> [WHAT IS NEEDED] From the material below, please set down exactly the lines starting with the one with "pinky dip: (100, 157)" and going on through the one with "index pip: (1034, 683)", without a single picture.
━━━ RECORDS FOR THE TASK
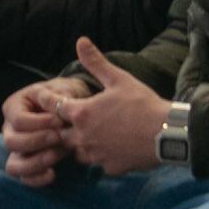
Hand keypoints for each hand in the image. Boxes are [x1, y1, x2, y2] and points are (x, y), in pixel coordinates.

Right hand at [2, 76, 90, 187]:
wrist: (71, 108)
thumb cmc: (63, 96)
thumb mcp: (60, 89)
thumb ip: (57, 98)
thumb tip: (57, 111)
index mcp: (14, 107)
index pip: (18, 120)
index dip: (39, 123)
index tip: (60, 121)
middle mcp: (9, 129)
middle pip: (11, 143)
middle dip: (37, 142)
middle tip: (59, 137)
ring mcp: (16, 150)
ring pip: (13, 165)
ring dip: (35, 162)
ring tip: (57, 155)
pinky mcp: (27, 164)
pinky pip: (24, 179)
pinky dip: (37, 179)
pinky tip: (53, 173)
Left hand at [58, 40, 170, 176]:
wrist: (167, 133)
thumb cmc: (142, 103)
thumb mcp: (118, 79)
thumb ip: (95, 62)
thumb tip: (81, 41)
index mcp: (82, 113)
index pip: (53, 106)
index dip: (47, 100)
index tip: (40, 96)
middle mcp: (83, 137)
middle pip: (60, 134)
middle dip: (61, 127)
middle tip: (64, 120)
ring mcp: (96, 155)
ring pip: (77, 152)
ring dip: (79, 144)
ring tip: (87, 135)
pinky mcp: (110, 168)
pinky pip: (98, 164)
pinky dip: (100, 157)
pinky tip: (109, 149)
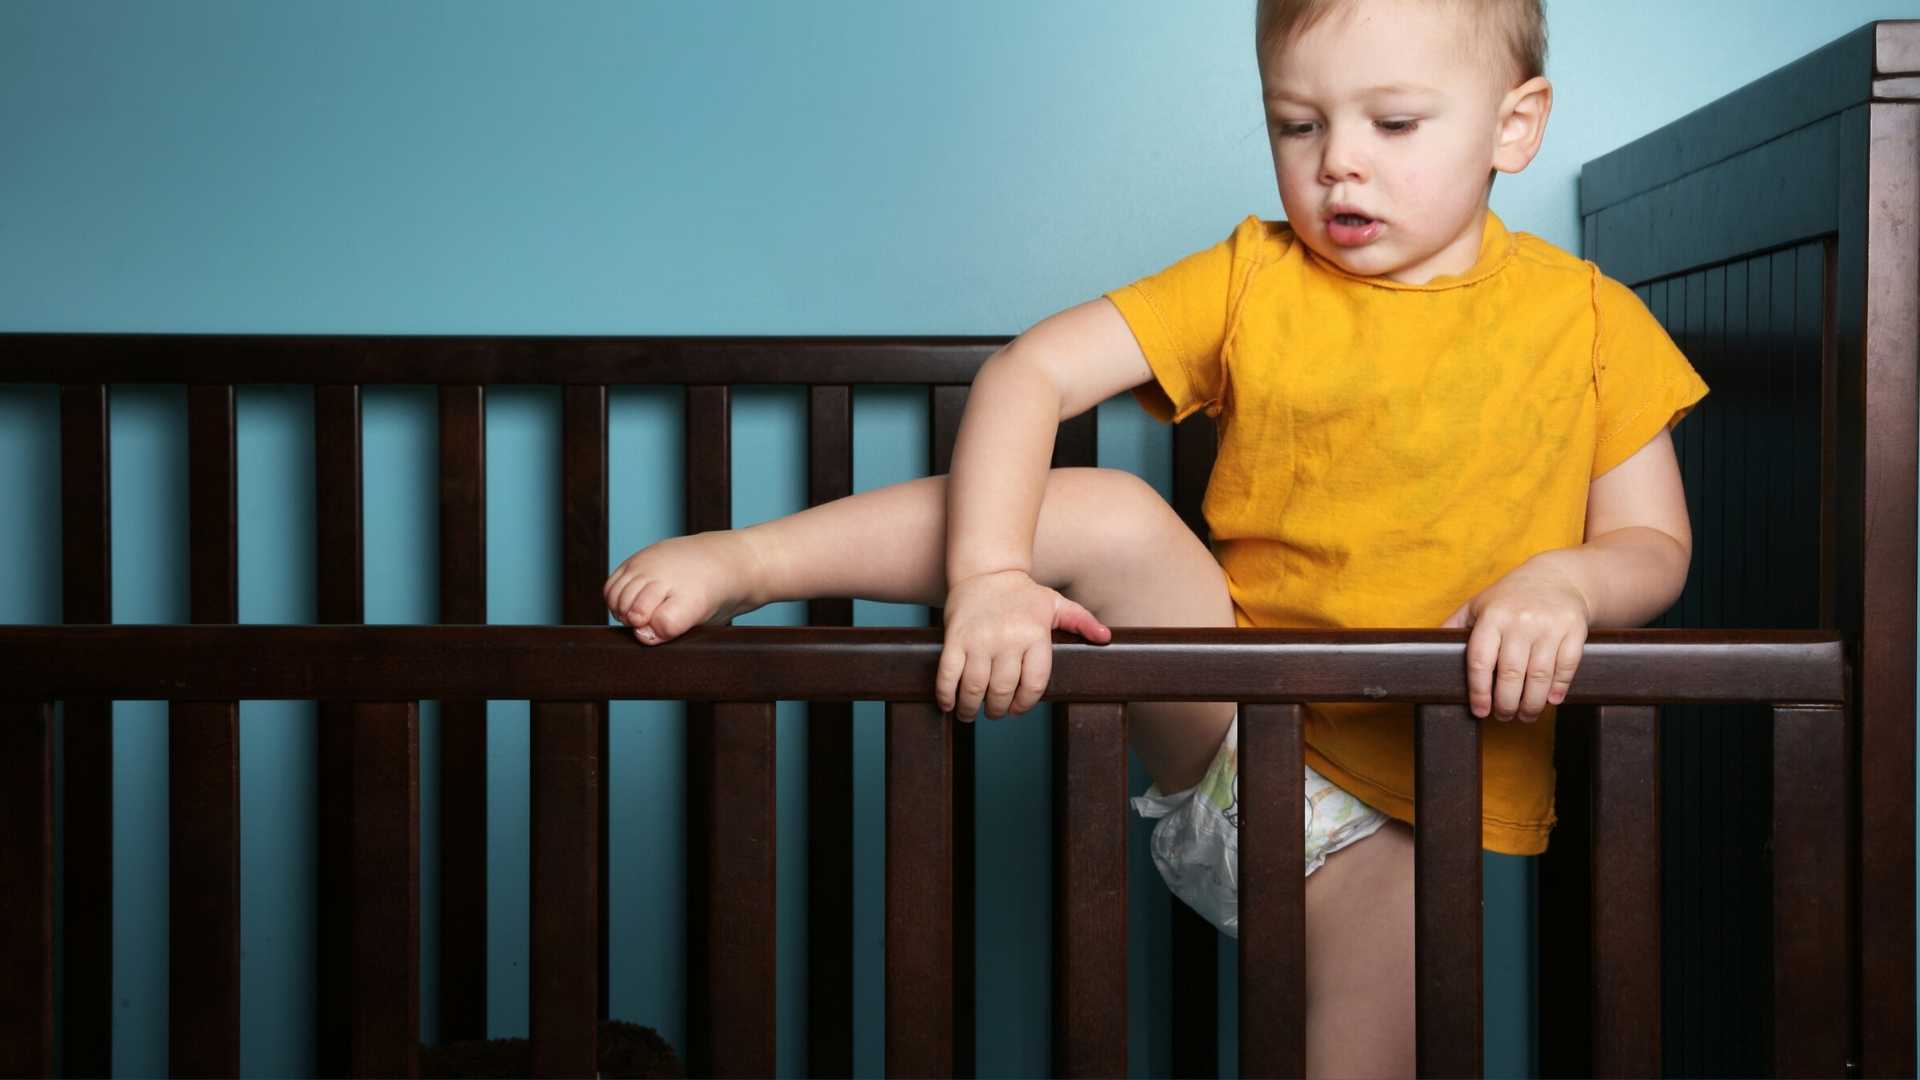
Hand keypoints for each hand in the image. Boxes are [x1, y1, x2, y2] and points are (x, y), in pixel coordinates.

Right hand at [936, 569, 1110, 721]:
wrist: (985, 571)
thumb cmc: (1023, 594)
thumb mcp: (1056, 604)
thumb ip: (1082, 621)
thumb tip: (1106, 638)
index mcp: (1035, 634)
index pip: (1034, 683)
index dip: (1025, 703)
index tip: (1016, 709)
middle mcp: (1008, 639)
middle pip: (1003, 689)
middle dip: (998, 709)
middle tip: (994, 712)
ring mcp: (979, 639)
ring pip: (975, 687)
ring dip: (971, 708)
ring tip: (969, 713)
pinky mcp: (955, 638)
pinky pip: (948, 674)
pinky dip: (946, 694)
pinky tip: (948, 704)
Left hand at [1441, 555, 1591, 722]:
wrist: (1557, 577)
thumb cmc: (1511, 597)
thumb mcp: (1479, 605)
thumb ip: (1455, 627)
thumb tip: (1428, 652)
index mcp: (1493, 616)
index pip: (1480, 661)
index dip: (1478, 691)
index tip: (1479, 711)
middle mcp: (1520, 621)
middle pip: (1511, 674)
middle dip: (1506, 704)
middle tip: (1503, 716)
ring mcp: (1549, 626)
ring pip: (1540, 676)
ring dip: (1531, 703)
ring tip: (1525, 715)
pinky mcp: (1574, 630)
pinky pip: (1566, 667)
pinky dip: (1558, 688)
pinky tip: (1550, 700)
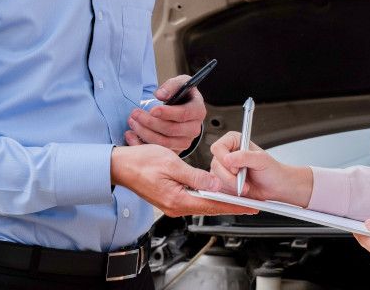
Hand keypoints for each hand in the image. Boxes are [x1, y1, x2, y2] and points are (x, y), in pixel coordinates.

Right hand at [111, 144, 256, 216]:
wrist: (119, 166)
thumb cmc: (140, 162)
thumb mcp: (172, 164)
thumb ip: (195, 176)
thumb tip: (215, 183)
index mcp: (178, 199)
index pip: (213, 204)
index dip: (234, 205)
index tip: (249, 207)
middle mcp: (175, 207)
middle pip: (210, 207)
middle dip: (231, 205)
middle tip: (250, 204)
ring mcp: (172, 205)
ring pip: (202, 204)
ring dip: (219, 201)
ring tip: (238, 198)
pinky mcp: (169, 199)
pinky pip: (193, 200)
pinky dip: (206, 197)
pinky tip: (214, 192)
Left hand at [125, 75, 206, 152]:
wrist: (183, 109)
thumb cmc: (182, 95)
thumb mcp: (180, 84)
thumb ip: (171, 86)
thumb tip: (160, 95)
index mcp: (198, 111)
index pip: (184, 114)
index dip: (167, 113)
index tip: (152, 110)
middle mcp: (194, 129)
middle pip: (171, 130)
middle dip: (150, 122)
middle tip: (135, 113)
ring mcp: (185, 142)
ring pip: (164, 142)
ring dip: (144, 133)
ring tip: (132, 122)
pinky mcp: (175, 150)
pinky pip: (157, 152)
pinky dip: (142, 145)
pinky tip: (131, 135)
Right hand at [209, 131, 312, 206]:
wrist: (275, 186)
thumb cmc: (271, 171)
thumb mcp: (261, 160)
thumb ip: (244, 157)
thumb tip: (228, 159)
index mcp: (234, 141)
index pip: (218, 148)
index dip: (224, 159)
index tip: (236, 168)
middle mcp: (227, 153)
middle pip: (215, 165)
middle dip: (229, 177)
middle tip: (242, 181)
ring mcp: (224, 169)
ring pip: (215, 179)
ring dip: (231, 186)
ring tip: (245, 186)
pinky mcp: (223, 182)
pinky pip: (218, 188)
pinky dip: (230, 192)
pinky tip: (240, 189)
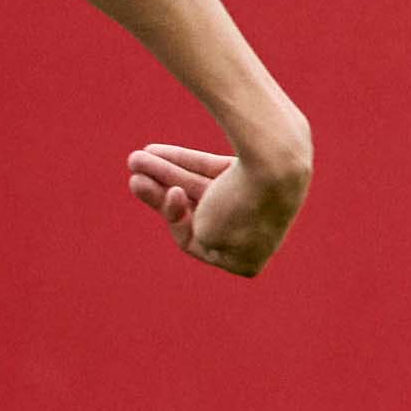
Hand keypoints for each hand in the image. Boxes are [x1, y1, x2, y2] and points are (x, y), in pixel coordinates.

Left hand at [128, 140, 302, 277]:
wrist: (277, 165)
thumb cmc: (238, 209)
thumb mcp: (203, 232)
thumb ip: (193, 227)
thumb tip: (186, 212)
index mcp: (247, 260)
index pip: (196, 241)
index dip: (176, 218)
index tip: (171, 195)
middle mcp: (255, 233)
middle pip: (195, 211)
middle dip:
━━━━━━
> [ANSWER FOR THIS EXERCISE]
pinky dip: (100, 157)
pinky tip: (109, 149)
Hand keypoints for each hand in the image. Boxes are [x1, y1, x2, y2] and points are (x, y), in pixel coordinates.

Right hand at [936, 569, 1110, 721]:
wrist: (985, 571)
thumb cmc: (1023, 594)
thumb mcp: (1056, 604)
thumb ip: (1082, 621)
thumb tip: (1106, 638)
index mcp: (1035, 634)
index pip: (1034, 683)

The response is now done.